On 11/20/2016 7:29 AM, Brian wrote:
On Sat 19 Nov 2016 at 19:51:06 -0600, Richard Owlett wrote:

On 11/19/2016 5:07 PM, Brian wrote:
On Sat 19 Nov 2016 at 12:51:58 -0600, Richard Owlett wrote:

I use fat16 and fat32 formatted USB flash drives for _EXACTLY_ *ONE*
purpose.
It is to transfer data to/from a Windows machine.
There is NO [nor will there ever be] a network connection between them.

No connection to the internet. No connection to the local network. Has a
Debian machine ever been so emasculated? Plus it has nothing to do with
the problem posed.

When I plug one into my Debian machine I want totally unfettered read/write
access.
[when logged in as root or *ANY* user ID]

The recent thread "parted is ALMOST suitable" has a post
with the line

  Wheezy has /etc/udev/rules.d/91-permissions.rules; Jessie doesn't.

Perhaps if you reread that portion of the thread and ask yourself:

  Wheezy has /etc/udev/rules.d/91-permissions.rules; what would happen
  if Jessie did too?

{any one notice a tone of frustration ;/}

No. But we will waited with baited breath for you to report back on the
suggestion.



*NON SRQUITURE* (s)

Sorry. I took "unfettered read/write" access as a user to mean
partition/format in addition to writing a file to the disk.

Doesn't pmount fit the bill if all you want is to read/write?


No.

Maybe the problem is D.E. specific?
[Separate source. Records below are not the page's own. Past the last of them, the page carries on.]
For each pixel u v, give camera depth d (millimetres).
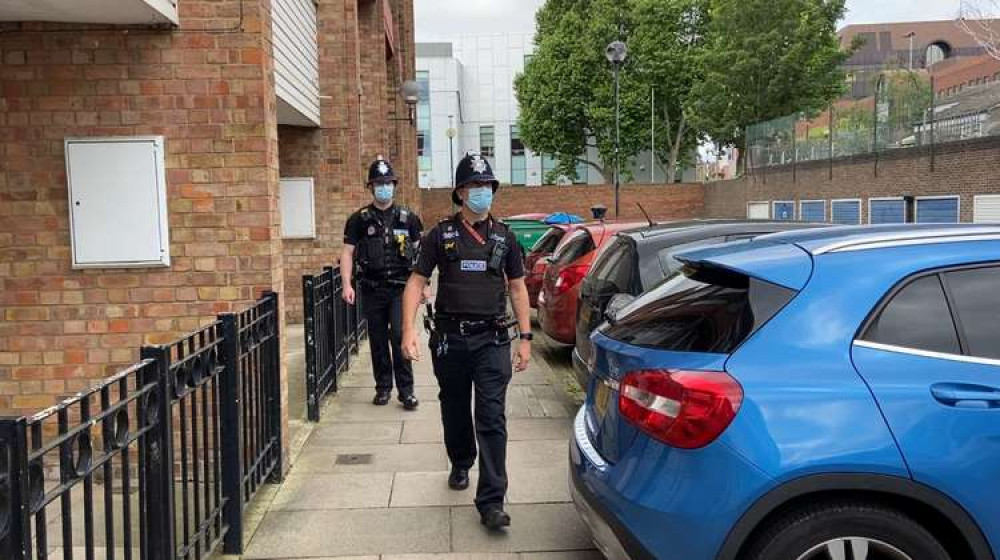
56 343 5035
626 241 6086
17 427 2033
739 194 38875
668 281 3576
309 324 6402
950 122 24266
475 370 4207
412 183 24906
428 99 58219
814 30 38625
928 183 25141
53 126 4930
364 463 5328
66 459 2334
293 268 11461
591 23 43750
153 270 5020
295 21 9297
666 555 2760
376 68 14758
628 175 47844
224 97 4945
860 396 2709
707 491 2691
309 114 10266
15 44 4871
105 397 2613
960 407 2709
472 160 4137
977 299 2912
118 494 4766
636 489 2861
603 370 3363
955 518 2662
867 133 28688
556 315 8414
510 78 61781
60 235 4984
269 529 4230
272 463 4895
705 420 2715
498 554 3906
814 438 2658
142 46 4906
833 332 2824
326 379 7156
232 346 3939
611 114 43438
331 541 4070
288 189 11305
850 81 37125
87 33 4887
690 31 44500
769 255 3082
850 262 2957
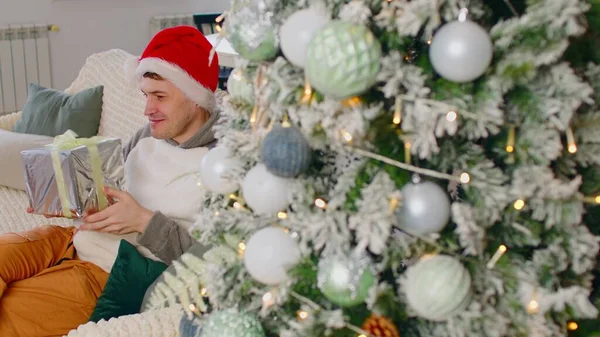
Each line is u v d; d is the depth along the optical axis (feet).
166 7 14.05
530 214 2.72
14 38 11.94
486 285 2.65
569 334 3.04
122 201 5.38
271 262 2.76
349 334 2.74
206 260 3.32
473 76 2.40
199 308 3.25
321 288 2.67
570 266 2.89
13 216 7.32
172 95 5.62
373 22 2.53
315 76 2.40
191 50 5.62
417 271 2.57
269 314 3.05
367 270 2.59
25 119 8.53
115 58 8.44
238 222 2.96
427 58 2.56
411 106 2.42
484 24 2.62
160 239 5.35
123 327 3.96
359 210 2.56
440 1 2.39
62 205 5.43
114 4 13.23
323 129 2.56
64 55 12.81
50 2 12.35
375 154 2.55
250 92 3.01
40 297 5.30
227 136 3.06
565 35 2.39
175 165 5.79
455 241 2.67
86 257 5.79
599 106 2.84
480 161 2.60
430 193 2.56
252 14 2.70
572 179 2.89
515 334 2.66
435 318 2.60
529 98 2.51
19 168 7.84
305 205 2.70
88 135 8.29
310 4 2.61
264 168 2.79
I'm using MATE and thus Caja as file-manager.
On top menu-bar Places will list identifiers for mountable devices.
Clicking the "identifier" will "mount" the identified device.
It will use information available from /etc/fstab and/or pmount.allow . Neither appears to have an entry equivalent to "any FAT filesystem on plugable device".